• _Selected text_
* Start *

THIS stately and splendid deer, the lordliest of its kind throughout the world, is now fast vanishing. In our own neighborhood it is already almost a thing of the past. But a small band yet lingers round a great tract of prairie and Bad Lands some thirty-five miles from the ranch house.

One fall I killed a good bull out of the lot. I was hunting on horseback, and roused the elk out of a deep, narrow coulée, heavily timbered, where he was lying by himself. He went straight up the steep side directly opposite to where I stood, for I had leaped off my horse when I heard the crash of the underbrush. When on a level with me, he halted and turned half round to gaze at me across the ravine, and then I shot him.

The next season, when we were sorely in need of meat for smoking and drying, we went after these elk again. At the time most of the ponies were off on one of the round-ups, which indeed I had myself just left. However, my two hunting-horses, Manitou and Sorrel Joe, were at home. The former I rode myself, and on the latter I mounted one of my men who was a particularly good hand at finding and following game. With much difficulty we got together a scrub wagon team of four as unkempt, dejected, and vicious-looking broncos as ever stuck fast in a quicksand or balked in pulling up a steep pitch. Their driver was a crack whip, and their load light, consisting of little but the tent and the bedding; so we got out to the hunting-ground and back in safety; but as the river was high and the horses were weak, we came within an ace of being swamped at one crossing, and the country was so very rough that we were only able to get the wagon up the worst pitch by hauling from the saddle with the riding-animals.

* End *

• _Extracted data_
* Start *

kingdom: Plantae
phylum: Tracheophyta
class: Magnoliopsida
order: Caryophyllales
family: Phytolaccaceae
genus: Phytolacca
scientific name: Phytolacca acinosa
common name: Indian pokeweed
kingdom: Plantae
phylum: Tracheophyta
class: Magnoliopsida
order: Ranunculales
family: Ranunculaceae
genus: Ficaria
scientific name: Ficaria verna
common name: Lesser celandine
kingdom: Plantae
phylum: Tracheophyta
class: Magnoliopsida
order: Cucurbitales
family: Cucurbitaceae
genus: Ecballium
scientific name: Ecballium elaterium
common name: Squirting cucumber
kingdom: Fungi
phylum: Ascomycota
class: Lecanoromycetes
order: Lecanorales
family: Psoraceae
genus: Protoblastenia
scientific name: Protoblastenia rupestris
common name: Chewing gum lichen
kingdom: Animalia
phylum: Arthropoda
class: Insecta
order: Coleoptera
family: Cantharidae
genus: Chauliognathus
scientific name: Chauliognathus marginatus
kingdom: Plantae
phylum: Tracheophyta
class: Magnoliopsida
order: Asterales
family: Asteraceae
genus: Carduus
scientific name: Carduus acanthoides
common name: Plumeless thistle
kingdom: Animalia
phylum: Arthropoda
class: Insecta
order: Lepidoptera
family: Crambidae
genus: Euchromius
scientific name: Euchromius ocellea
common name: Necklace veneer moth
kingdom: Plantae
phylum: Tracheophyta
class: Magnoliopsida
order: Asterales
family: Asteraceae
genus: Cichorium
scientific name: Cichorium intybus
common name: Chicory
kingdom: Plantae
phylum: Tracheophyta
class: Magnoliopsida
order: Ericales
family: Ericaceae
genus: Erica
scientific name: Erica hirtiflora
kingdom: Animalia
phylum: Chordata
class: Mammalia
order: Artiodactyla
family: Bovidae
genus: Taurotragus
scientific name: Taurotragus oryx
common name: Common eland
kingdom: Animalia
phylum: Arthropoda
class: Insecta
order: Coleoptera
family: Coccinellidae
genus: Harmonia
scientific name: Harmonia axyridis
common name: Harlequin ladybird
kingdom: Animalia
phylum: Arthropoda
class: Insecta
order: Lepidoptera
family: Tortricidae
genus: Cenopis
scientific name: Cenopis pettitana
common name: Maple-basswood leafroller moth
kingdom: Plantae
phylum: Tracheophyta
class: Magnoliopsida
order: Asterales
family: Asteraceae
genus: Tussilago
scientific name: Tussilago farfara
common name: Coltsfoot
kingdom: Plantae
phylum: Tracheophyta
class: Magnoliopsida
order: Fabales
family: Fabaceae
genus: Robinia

* End *

• _Task instructions_
(a) Answer these questions using the passage about hunting elk:
(i) About how far from the ranch house does the small band of elk still linger?
(ii) What were the names of the two hunting-horses?
(iii) What did the wagon's load consist of?
(b) Extend the passage about hunting elk with a paragraph that picks up after its final sentence.

• _Outputs_
(a)
(i) Some thirty-five miles.
(ii) Manitou and Sorrel Joe.
(iii) Little but the tent and the bedding.

(b)
We camped by an excellent spring of cold, clear water—not a common luxury in the Bad Lands. We pitched the tent beside it, getting enough timber from a grove of ash to make a large fire, which again is an appreciated blessing on the plains of the West, where we often need to carry along with us the wood for cooking our supper and breakfast, and sometimes actually have to dig up our fuel, making the fire of sage-brush roots, eked out with buffalo chips. Though the days were still warm, the nights were frosty. Our camp was in a deep valley, bounded by steep hills with sloping, grassy sides, one of them marked by a peculiar shelf of rock. The country for miles was of this same character, much broken, but everywhere passable for horsemen, and with the hills rounded and grassy, except now and then for a chain of red scoria buttes or an isolated sugar-loaf cone of gray and brown clay. The first day we spent in trying to find the probable locality of our game; and after beating pretty thoroughly over the smoother country, towards nightfall we found quite fresh elk tracks leading into a stretch of very rough and broken land about ten miles from camp.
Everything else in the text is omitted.